Your objective:
Swap "institutions" for "organizations" in the records from the start through the line containing "the Muslim community", leaving everything else unchanged, and reproduce only that stretch.

Top of Study material

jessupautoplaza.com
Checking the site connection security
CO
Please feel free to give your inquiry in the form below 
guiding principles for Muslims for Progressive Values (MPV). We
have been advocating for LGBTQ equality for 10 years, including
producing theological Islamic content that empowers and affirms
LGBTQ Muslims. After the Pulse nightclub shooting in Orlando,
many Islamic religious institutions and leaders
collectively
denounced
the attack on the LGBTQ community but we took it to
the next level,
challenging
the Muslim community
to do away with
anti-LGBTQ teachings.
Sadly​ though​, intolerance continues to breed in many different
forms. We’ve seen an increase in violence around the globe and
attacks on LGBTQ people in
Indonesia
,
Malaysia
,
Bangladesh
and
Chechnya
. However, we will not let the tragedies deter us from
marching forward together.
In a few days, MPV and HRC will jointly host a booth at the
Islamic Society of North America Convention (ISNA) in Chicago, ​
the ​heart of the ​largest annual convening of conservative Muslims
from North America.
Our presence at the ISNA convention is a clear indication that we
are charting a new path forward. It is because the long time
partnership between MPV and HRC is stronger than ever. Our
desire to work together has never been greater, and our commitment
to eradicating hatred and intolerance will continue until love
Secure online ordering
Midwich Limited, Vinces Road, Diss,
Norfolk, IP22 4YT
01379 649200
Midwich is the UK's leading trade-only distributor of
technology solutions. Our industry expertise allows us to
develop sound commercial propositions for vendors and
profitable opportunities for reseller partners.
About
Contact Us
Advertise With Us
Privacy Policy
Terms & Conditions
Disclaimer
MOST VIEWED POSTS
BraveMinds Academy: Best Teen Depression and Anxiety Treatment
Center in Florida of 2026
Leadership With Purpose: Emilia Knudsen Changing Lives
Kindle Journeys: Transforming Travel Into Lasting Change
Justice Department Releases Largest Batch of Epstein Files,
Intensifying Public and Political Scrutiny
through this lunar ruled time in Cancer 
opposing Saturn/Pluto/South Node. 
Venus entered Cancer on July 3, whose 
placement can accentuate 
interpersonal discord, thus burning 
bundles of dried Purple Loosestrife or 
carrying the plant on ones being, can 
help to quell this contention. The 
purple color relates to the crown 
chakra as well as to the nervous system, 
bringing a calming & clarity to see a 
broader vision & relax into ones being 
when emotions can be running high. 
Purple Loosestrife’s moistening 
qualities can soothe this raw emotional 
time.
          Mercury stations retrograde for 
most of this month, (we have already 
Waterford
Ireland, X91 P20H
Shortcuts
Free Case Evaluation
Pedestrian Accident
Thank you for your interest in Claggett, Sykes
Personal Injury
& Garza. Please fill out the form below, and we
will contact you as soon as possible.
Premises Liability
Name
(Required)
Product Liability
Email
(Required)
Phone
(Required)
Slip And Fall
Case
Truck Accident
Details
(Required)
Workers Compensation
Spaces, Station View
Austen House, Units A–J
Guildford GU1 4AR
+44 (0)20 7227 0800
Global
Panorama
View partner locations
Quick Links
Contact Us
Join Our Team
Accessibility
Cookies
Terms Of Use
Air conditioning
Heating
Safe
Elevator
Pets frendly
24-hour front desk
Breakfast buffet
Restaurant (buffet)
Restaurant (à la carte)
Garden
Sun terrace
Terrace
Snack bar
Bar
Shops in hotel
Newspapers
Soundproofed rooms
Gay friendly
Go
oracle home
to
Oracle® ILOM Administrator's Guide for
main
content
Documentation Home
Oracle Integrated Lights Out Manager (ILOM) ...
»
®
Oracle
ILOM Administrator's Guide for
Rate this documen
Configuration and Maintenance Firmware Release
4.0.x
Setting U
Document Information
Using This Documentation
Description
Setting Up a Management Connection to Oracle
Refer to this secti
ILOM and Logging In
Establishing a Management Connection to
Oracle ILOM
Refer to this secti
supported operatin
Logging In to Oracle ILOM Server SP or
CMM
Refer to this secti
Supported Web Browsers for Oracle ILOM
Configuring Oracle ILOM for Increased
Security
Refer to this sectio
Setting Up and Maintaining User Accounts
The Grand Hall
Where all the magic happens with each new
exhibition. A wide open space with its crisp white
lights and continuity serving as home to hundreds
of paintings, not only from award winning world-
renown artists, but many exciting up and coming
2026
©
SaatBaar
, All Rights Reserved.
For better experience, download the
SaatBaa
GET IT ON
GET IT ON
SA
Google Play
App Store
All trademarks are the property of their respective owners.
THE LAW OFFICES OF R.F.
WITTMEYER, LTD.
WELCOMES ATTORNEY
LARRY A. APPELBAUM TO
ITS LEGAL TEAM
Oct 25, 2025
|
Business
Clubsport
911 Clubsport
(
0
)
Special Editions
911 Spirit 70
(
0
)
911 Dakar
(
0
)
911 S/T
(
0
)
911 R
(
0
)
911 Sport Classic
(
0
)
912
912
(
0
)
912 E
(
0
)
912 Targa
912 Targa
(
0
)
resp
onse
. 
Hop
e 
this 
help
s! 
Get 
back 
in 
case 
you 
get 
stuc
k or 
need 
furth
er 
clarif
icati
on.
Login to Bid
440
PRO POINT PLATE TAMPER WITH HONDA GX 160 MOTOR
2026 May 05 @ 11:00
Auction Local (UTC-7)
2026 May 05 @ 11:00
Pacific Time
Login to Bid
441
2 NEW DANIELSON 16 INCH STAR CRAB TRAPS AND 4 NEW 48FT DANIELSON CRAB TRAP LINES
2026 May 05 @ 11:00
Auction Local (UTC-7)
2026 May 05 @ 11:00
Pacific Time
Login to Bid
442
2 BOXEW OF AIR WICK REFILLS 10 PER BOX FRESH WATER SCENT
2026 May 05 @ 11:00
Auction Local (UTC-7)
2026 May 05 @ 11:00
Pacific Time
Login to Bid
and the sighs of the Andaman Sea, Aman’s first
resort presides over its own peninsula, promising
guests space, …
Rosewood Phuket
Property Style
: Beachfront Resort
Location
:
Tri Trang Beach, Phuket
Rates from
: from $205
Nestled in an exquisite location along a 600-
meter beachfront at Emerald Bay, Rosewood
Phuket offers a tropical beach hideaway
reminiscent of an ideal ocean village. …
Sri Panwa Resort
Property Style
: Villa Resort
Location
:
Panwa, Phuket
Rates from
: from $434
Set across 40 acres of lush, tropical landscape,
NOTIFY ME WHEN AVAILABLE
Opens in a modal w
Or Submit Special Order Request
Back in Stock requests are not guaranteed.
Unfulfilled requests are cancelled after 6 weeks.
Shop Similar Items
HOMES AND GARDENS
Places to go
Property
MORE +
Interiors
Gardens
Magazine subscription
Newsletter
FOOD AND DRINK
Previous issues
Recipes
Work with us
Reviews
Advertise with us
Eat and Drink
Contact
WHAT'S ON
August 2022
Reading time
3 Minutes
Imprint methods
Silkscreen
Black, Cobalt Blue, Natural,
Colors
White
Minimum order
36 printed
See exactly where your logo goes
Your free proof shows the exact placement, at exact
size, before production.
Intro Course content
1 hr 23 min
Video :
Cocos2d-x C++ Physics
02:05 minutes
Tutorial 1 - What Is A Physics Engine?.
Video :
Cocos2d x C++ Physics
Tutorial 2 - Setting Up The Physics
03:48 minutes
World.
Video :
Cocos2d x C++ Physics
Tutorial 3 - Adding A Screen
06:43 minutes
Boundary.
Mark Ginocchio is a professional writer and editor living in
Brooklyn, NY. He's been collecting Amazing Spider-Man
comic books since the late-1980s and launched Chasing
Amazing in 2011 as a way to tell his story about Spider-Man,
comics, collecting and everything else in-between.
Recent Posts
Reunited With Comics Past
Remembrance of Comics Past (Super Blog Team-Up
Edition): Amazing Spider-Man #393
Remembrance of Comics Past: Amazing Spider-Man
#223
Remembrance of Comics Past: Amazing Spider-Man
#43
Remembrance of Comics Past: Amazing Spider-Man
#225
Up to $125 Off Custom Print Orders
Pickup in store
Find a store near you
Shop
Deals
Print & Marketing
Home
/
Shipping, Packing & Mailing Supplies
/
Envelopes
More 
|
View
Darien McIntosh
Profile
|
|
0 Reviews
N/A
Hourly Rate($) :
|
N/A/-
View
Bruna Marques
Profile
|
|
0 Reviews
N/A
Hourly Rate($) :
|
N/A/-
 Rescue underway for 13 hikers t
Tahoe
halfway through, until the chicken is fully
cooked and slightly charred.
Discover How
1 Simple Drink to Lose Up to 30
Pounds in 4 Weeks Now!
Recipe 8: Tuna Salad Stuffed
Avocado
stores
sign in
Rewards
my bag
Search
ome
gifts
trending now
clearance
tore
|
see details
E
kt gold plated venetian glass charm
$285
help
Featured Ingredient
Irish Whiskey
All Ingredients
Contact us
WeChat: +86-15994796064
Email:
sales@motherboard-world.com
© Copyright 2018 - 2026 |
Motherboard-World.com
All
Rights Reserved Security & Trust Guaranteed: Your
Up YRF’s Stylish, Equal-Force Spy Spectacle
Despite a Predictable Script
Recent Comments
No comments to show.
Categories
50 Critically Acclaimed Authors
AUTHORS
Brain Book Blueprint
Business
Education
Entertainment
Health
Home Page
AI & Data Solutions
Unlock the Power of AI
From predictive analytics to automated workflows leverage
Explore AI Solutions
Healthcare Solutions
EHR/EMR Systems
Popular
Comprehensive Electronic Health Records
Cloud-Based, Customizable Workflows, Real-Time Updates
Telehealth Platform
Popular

Bottom of Study material

Solution:
jessupautoplaza.com
Checking the site connection security
CO
Please feel free to give your inquiry in the form below 
guiding principles for Muslims for Progressive Values (MPV). We
have been advocating for LGBTQ equality for 10 years, including
producing theological Islamic content that empowers and affirms
LGBTQ Muslims. After the Pulse nightclub shooting in Orlando,
many Islamic religious organizations and leaders
collectively
denounced
the attack on the LGBTQ community but we took it to
the next level,
challenging
the Muslim community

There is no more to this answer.